Read through the data, and wherever a line holds the word "depth", write that line out.

Input material:
____________

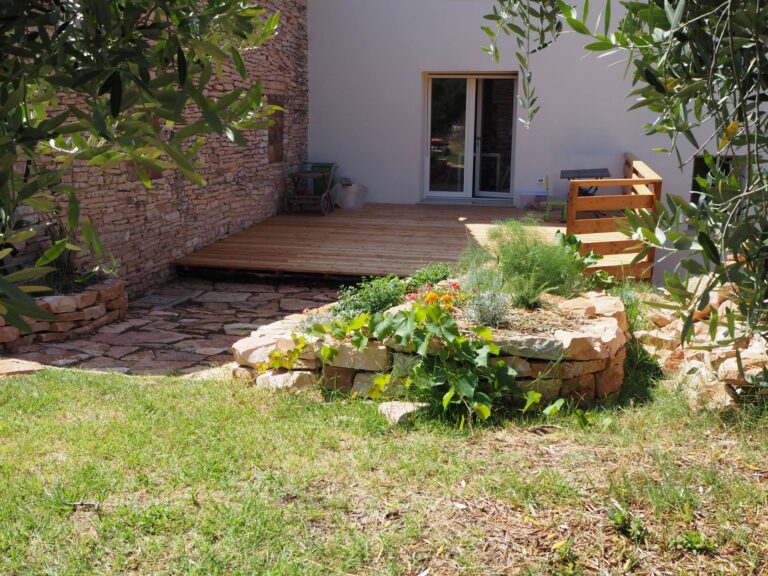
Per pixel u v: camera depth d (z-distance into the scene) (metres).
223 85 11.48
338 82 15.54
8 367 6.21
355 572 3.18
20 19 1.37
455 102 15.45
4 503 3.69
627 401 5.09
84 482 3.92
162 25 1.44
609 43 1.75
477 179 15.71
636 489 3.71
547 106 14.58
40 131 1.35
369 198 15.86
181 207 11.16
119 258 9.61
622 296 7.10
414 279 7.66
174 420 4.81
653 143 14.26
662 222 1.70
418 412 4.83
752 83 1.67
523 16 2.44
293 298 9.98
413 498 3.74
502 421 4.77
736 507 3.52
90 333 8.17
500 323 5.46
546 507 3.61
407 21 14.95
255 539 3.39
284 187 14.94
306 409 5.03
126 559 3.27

____________

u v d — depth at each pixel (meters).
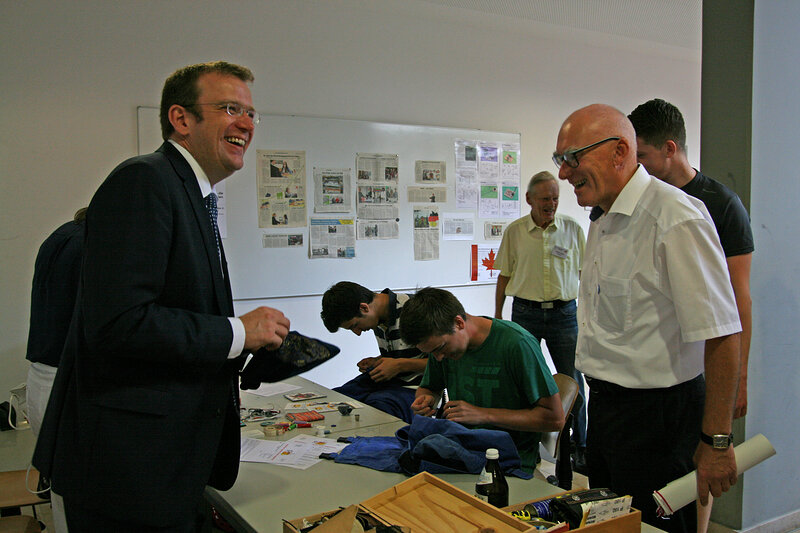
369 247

____________

Response for this exercise:
Per pixel u v: camera depth d (z-distance into the scene) (metres).
u v d — depth at each pixel (meters).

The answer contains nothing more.